Ver-te era como dizer: água. You have danced with him since the music
began. Continuava o senhor Sinatra enquanto meu primo Jobim – ainda não
sabendo que era meu primo – dedilhava na sua guitarra segredos que eram
melodias doces, suaves e divinas. Antes de continuar, devo dizer que tu existes
e não és somente fruto dos meus sonhos e da minha fuga ao fisco da imaginação.
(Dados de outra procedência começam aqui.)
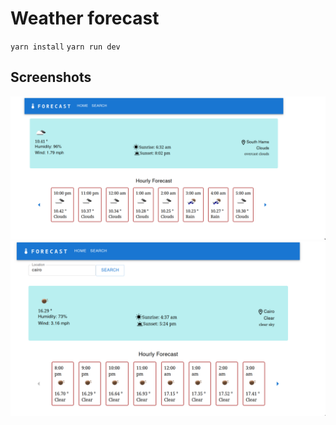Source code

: # Weather forecast

``yarn install``
``yarn run dev``

## Screenshots
![title](screenshots/1.png)
![title](screenshots/2.png)
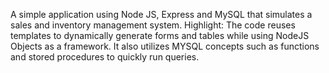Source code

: A simple application using Node JS, Express and MySQL that simulates a sales and inventory management system.
Highlight: The code reuses templates to dynamically generate forms and tables while using NodeJS Objects as a framework.
           It also utilizes MYSQL concepts such as functions and stored procedures to quickly run queries.

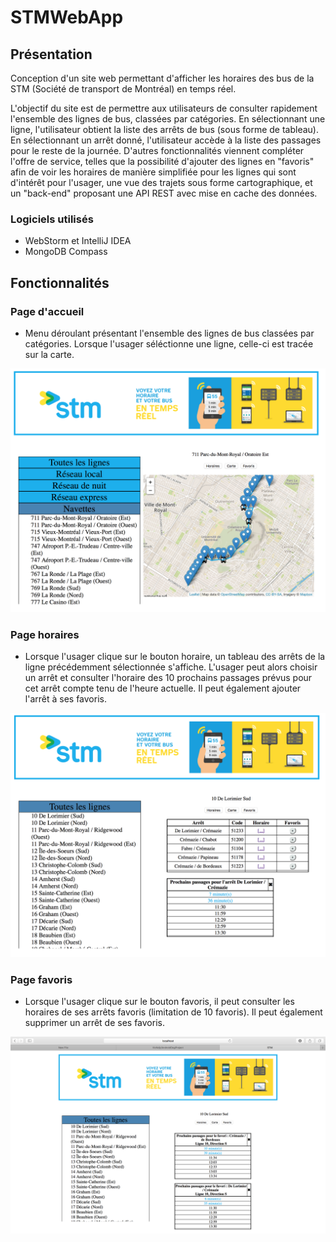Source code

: # STMWebApp

## Présentation

Conception d'un site web permettant d'afficher les horaires des bus de la STM (Société de transport de Montréal) en temps réel.

L'objectif du site est de permettre aux utilisateurs de consulter rapidement l'ensemble des lignes de bus, classées par catégories. En sélectionnant une ligne, l'utilisateur obtient la liste des arrêts de bus (sous forme de tableau). En sélectionnant un arrêt donné, l'utilisateur accède à la liste des passages pour le reste de la journée.
D'autres fonctionnalités viennent compléter l'offre de service, telles que la possibilité d'ajouter des lignes en "favoris" afin de voir les horaires de manière simplifiée pour les lignes qui sont d'intérêt pour l'usager, une vue des trajets sous forme cartographique, et un "back-end" proposant une API REST avec mise en cache des données.

### Logiciels utilisés

- WebStorm et IntelliJ IDEA
- MongoDB Compass

## Fonctionnalités

### Page d'accueil

- Menu déroulant présentant l'ensemble des lignes de bus classées par catégories. Lorsque l'usager séléctionne une ligne, celle-ci est tracée sur la carte.

<img src="carte.png" high=600 width=600>

### Page horaires

- Lorsque l'usager clique sur le bouton horaire, un tableau des arrêts de la ligne précédemment sélectionnée s'affiche. L'usager peut alors choisir un arrêt et consulter l'horaire des 10 prochains passages prévus pour cet arrêt compte tenu de l'heure actuelle. Il peut également ajouter l'arrêt à ses favoris.

<img src="horaires.png" high=600 width=600>

### Page favoris

- Lorsque l'usager clique sur le bouton favoris, il peut consulter les horaires de ses arrêts favoris (limitation de 10 favoris). Il peut également supprimer un arrêt de ses favoris.

<img src="favoris.png" high=600 width=600>
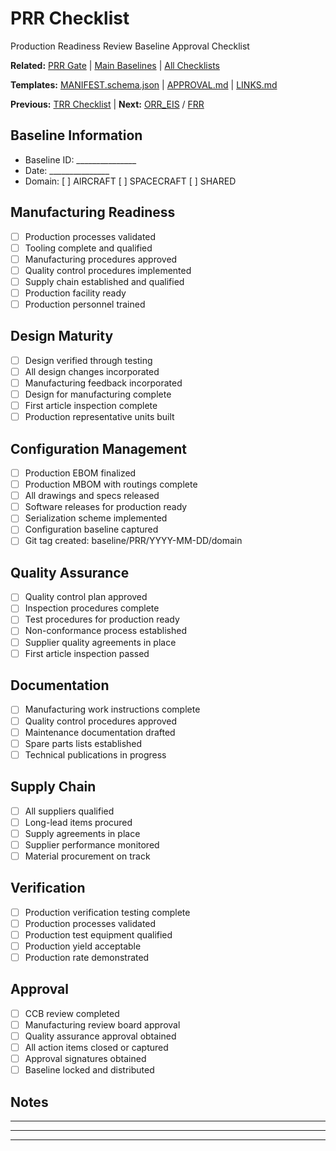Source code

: # PRR Checklist

Production Readiness Review Baseline Approval Checklist

**Related:** [PRR Gate](../../PRR/) | [Main Baselines](../../00-README.md) | [All Checklists](../)

**Templates:** [MANIFEST.schema.json](../TEMPLATES/MANIFEST.schema.json) | [APPROVAL.md](../TEMPLATES/APPROVAL.md) | [LINKS.md](../TEMPLATES/LINKS.md)

**Previous:** [TRR Checklist](./TRR_CHECKLIST.md) | **Next:** [ORR_EIS](./ORR_EIS_CHECKLIST.md) / [FRR](./FRR_CHECKLIST.md)

## Baseline Information
- Baseline ID: _______________
- Date: _______________
- Domain: [ ] AIRCRAFT [ ] SPACECRAFT [ ] SHARED

## Manufacturing Readiness
- [ ] Production processes validated
- [ ] Tooling complete and qualified
- [ ] Manufacturing procedures approved
- [ ] Quality control procedures implemented
- [ ] Supply chain established and qualified
- [ ] Production facility ready
- [ ] Production personnel trained

## Design Maturity
- [ ] Design verified through testing
- [ ] All design changes incorporated
- [ ] Manufacturing feedback incorporated
- [ ] Design for manufacturing complete
- [ ] First article inspection complete
- [ ] Production representative units built

## Configuration Management
- [ ] Production EBOM finalized
- [ ] Production MBOM with routings complete
- [ ] All drawings and specs released
- [ ] Software releases for production ready
- [ ] Serialization scheme implemented
- [ ] Configuration baseline captured
- [ ] Git tag created: baseline/PRR/YYYY-MM-DD/domain

## Quality Assurance
- [ ] Quality control plan approved
- [ ] Inspection procedures complete
- [ ] Test procedures for production ready
- [ ] Non-conformance process established
- [ ] Supplier quality agreements in place
- [ ] First article inspection passed

## Documentation
- [ ] Manufacturing work instructions complete
- [ ] Quality control procedures approved
- [ ] Maintenance documentation drafted
- [ ] Spare parts lists established
- [ ] Technical publications in progress

## Supply Chain
- [ ] All suppliers qualified
- [ ] Long-lead items procured
- [ ] Supply agreements in place
- [ ] Supplier performance monitored
- [ ] Material procurement on track

## Verification
- [ ] Production verification testing complete
- [ ] Production processes validated
- [ ] Production test equipment qualified
- [ ] Production yield acceptable
- [ ] Production rate demonstrated

## Approval
- [ ] CCB review completed
- [ ] Manufacturing review board approval
- [ ] Quality assurance approval obtained
- [ ] All action items closed or captured
- [ ] Approval signatures obtained
- [ ] Baseline locked and distributed

## Notes
_______________________________________________
_______________________________________________
_______________________________________________
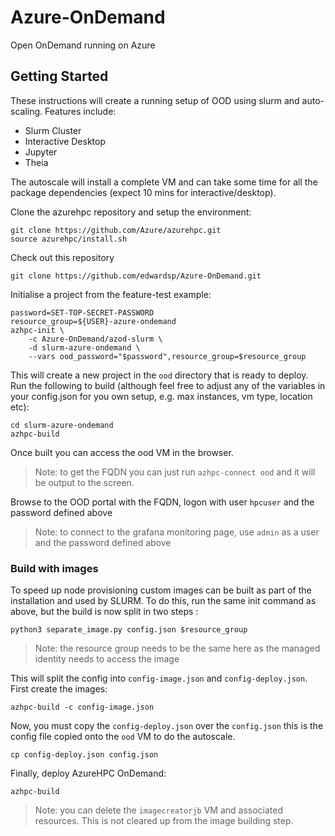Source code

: # Azure-OnDemand

Open OnDemand running on Azure

## Getting Started

These instructions will create a running setup of OOD using slurm and auto-scaling.  Features include:

* Slurm Cluster
* Interactive Desktop
* Jupyter
* Theia

The autoscale will install a complete VM and can take some time for all the package dependencies (expect 10 mins for interactive/desktop).

Clone the azurehpc repository and setup the environment:

    git clone https://github.com/Azure/azurehpc.git
    source azurehpc/install.sh

Check out this repository

    git clone https://github.com/edwardsp/Azure-OnDemand.git

Initialise a project from the feature-test example:

    password=SET-TOP-SECRET-PASSWORD
    resource_group=${USER}-azure-ondemand
    azhpc-init \
        -c Azure-OnDemand/azod-slurm \
        -d slurm-azure-ondemand \
        --vars ood_password="$password",resource_group=$resource_group

This will create a new project in the `ood` directory that is ready to deploy.  Run the following to build (although feel free to adjust any of the variables in your config.json for you own setup, e.g. max instances, vm type, location etc):

    cd slurm-azure-ondemand
    azhpc-build

Once built you can access the ood VM in the browser.

> Note: to get the FQDN you can just run `azhpc-connect ood` and it will be output to the screen.

Browse to the OOD portal with the FQDN, logon with user `hpcuser` and the password defined above

> Note: to connect to the grafana monitoring page, use `admin` as a user and the password defined above

### Build with images

To speed up node provisioning custom images can be built as part of the installation and used by SLURM. To do this, run the same init command as above, but the build is now split in two steps :

    python3 separate_image.py config.json $resource_group

> Note: the resource group needs to be the same here as the managed identity needs to access the image

This will split the config into `config-image.json` and `config-deploy.json`.  First create the images:

    azhpc-build -c config-image.json

Now, you must copy the `config-deploy.json` over the `config.json` this is the config file copied onto the `ood` VM to do the autoscale.

    cp config-deploy.json config.json

Finally, deploy AzureHPC OnDemand:

    azhpc-build

> Note: you can delete the `imagecreatorjb` VM and associated resources.  This is not cleared up from the image building step.
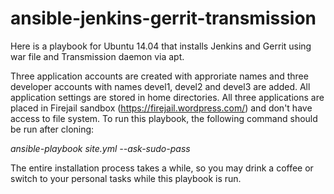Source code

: # ansible-jenkins-gerrit-transmission

Here is a playbook for Ubuntu 14.04 that installs Jenkins and Gerrit using war file and Transmission daemon 
via apt. 

Three application accounts are created with approriate names and three developer accounts with names devel1, devel2 and devel3 are added. All application settings are stored in home directories. 
All three applications are placed in Firejail sandbox (https://firejail.wordpress.com/) and don't have access to file system. To run this playbook, the following command should be run after cloning: 

*ansible-playbook site.yml --ask-sudo-pass*

The entire installation process takes a while, so you may drink a coffee or switch to your personal tasks while this playbook is run. 
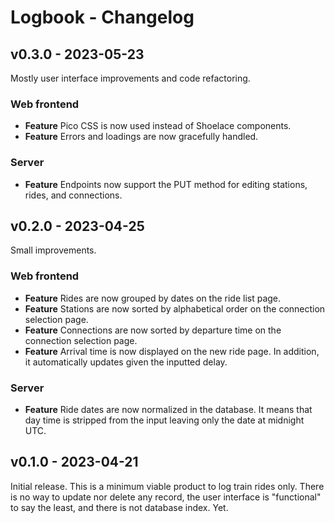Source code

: # Logbook - Changelog

## v0.3.0 - 2023-05-23

Mostly user interface improvements and code refactoring.

### Web frontend

- **Feature** Pico CSS is now used instead of Shoelace components.
- **Feature** Errors and loadings are now gracefully handled.

### Server

- **Feature** Endpoints now support the PUT method for editing stations, rides, and connections.

## v0.2.0 - 2023-04-25

Small improvements.

### Web frontend

- **Feature** Rides are now grouped by dates on the ride list page.
- **Feature** Stations are now sorted by alphabetical order on the connection selection page.
- **Feature** Connections are now sorted by departure time on the connection selection page.
- **Feature** Arrival time is now displayed on the new ride page. In addition, it automatically updates given the inputted delay.

### Server

- **Feature** Ride dates are now normalized in the database. It means that day time is stripped from the input leaving only the date at midnight UTC.

## v0.1.0 - 2023-04-21

Initial release. This is a minimum viable product to log train rides only. There is no way to update nor delete any record, the user interface is "functional" to say the least, and there is not database index. Yet.
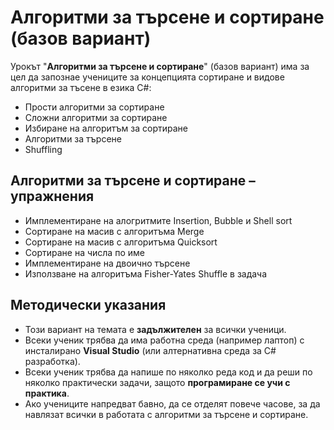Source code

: # Алгоритми за търсене и сортиране (базов вариант)

Урокът "**Алгоритми за търсене и сортиране**" (базов вариант) има за цел да запознае учениците за концепцията сортиране и видове алгоритми за тъсене в езика C#:
  - Прости алгоритми за сортиране
  - Сложни алгоритми за сортиране
  - Избиране на алгоритъм за сортиране
  - Алгоритми за търсене
  - Shuffling

##  Алгоритми за търсене и сортиране – упражнения
  - Имплементиране на алогритмите Insertion, Bubble и Shell sort
  - Сортиране на масив с алгоритъма Merge
  - Сортиране на масив с алгоритъма Quicksort
  - Сортиране на числа по име
  - Имплементиране на двоично търсене
  - Използване на алгоритъма Fisher-Yates Shuffle в задача
## Методически указания
  - Този вариант на темата е **задължителен** за всички ученици.
  - Всеки ученик трябва да има работна среда (например лаптоп) с инсталирано **Visual Studio** (или алтернативна среда за C# разработка).
  - Всеки ученик трябва да напише по няколко реда код и да реши по няколко практически задачи, защото **програмиране сe учи с практика**.
  - Ако учениците напредват бавно, да се отделят повече часове, за да навлязат всички в работата с алгоритми за търсене и сортиране.
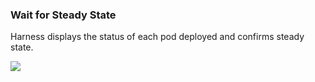 ### Wait for Steady State

Harness displays the status of each pod deployed and confirms steady state.

![](./static/create-a-kubernetes-canary-deployment-08.png)
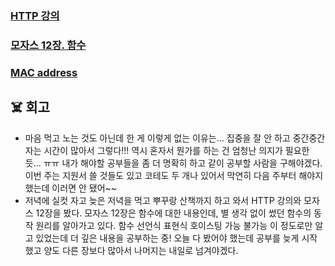 ### [HTTP 강의](https://www.notion.so/HTTP-HTTP-API-5944ce852ece46c1a0f8beaeb2156d63)

### [모자스 12장. 함수](https://www.notion.so/12-9bc9392a89674f74b6ebc92cf3ab96cc)

### [MAC address](https://www.notion.so/MAC-address-4cc32c5444604fa88166eb2cb9a3c9dc)

## ☠️ 회고

- 마음 먹고 노는 것도 아닌데 한 게 이렇게 없는 이유는... 집중을 잘 안 하고 중간중간 자는 시간이 많아서 그렇다!!! 역시 혼자서 뭔가를 하는 건 엄청난 의지가 필요한 듯... ㅠㅠ 내가 해야할 공부들을 좀 더 명확히 하고 같이 공부할 사람을 구해야겠다. 이번 주는 지원서 쓸 것들도 있고 코테도 두 개나 있어서 막연히 다음 주부터 해야지 했는데 이러면 안 됐어~~
- 저녁에 실컷 자고 늦은 저녁을 먹고 뿌꾸랑 산책까지 하고 와서 HTTP 강의와 모자스 12장을 봤다. 모자스 12장은 함수에 대한 내용인데, 별 생각 없이 썼던 함수의 동작 원리를 알아가고 있다. 함수 선언식 표현식 호이스팅 가능 불가능 이 정도로만 알고 있었는데 더 깊은 내용을 공부하는 중! 오늘 다 봤어야 했는데 공부를 늦게 시작했고 양도 다른 장보다 많아서 나머지는 내일로 넘겨야겠다.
Nada disso. Este não será um testamento em que tudo será feito de viagens
semi-lúcidas, embaladas por bebidas de outros tempos, mais europeus e, mesmo
assim, muito menos belos e cosmopolitas. A música que ouvia ainda hoje
continua. Não interessa o facto destas paragens no fio da narrativa, pois ainda
que morra subitamente, tudo isto se irá repetir vezes sem conta (enquanto não
terminar o texto, isto se algum dia o fizer) e em todas elas irei amar-te
sempre e cada vez mais. Serei sempre o turista
com pouca coragem para ir ao teu encontro, enquanto a vida vinha de encontro a
todos os meus propósitos de viagens a teu lado, pelo Rio e pelo Mundo. Ainda
que as palavras apresentem vários braços e várias indicações com diferentes
finalidades, a encruzilhada jamais se resolverá. (Mesmo que venha a contar a
verdade mais à frente. Interessa sim, toda esta plácida e terna viagem pelo
tempo, saboreando novamente aqueles minutos que foram definitivos para a minha
vida, meu tesouro de flores por criar.)
Ainda que a Change Partners esteja em cada fibra de cada vogal, em cada poro de
todas as consoantes e palavras deste texto, há sempre um fio sereno, suave e
sibilino de Wagner que paira como uma bênção silenciosa: Träume.
O tempo passa.
Ainda que esta tarde de Fevereiro, deste dia
vinte e um de dois mil e catorze seja de um itálico a sépia, nada será capaz de
desgastar a luminosidade do teu sorriso, ainda que de papel. Nada será capaz de
corromper os teus cabelos e os teus lábios, ainda que de papel. Nada será capaz
de sufocar o meu amor, ainda que de sangue.
Vem, e acalma esta minha ladainha profana
de tardes sem nexo ou desejo algum de o ter. Vem, novamente, brevemente, para
sempre. Vem, dourada senhora dos pensamentos perfeitos. Vem, ainda que sejamos
de papel, meu amor. Vem. Fim da 4ª parte.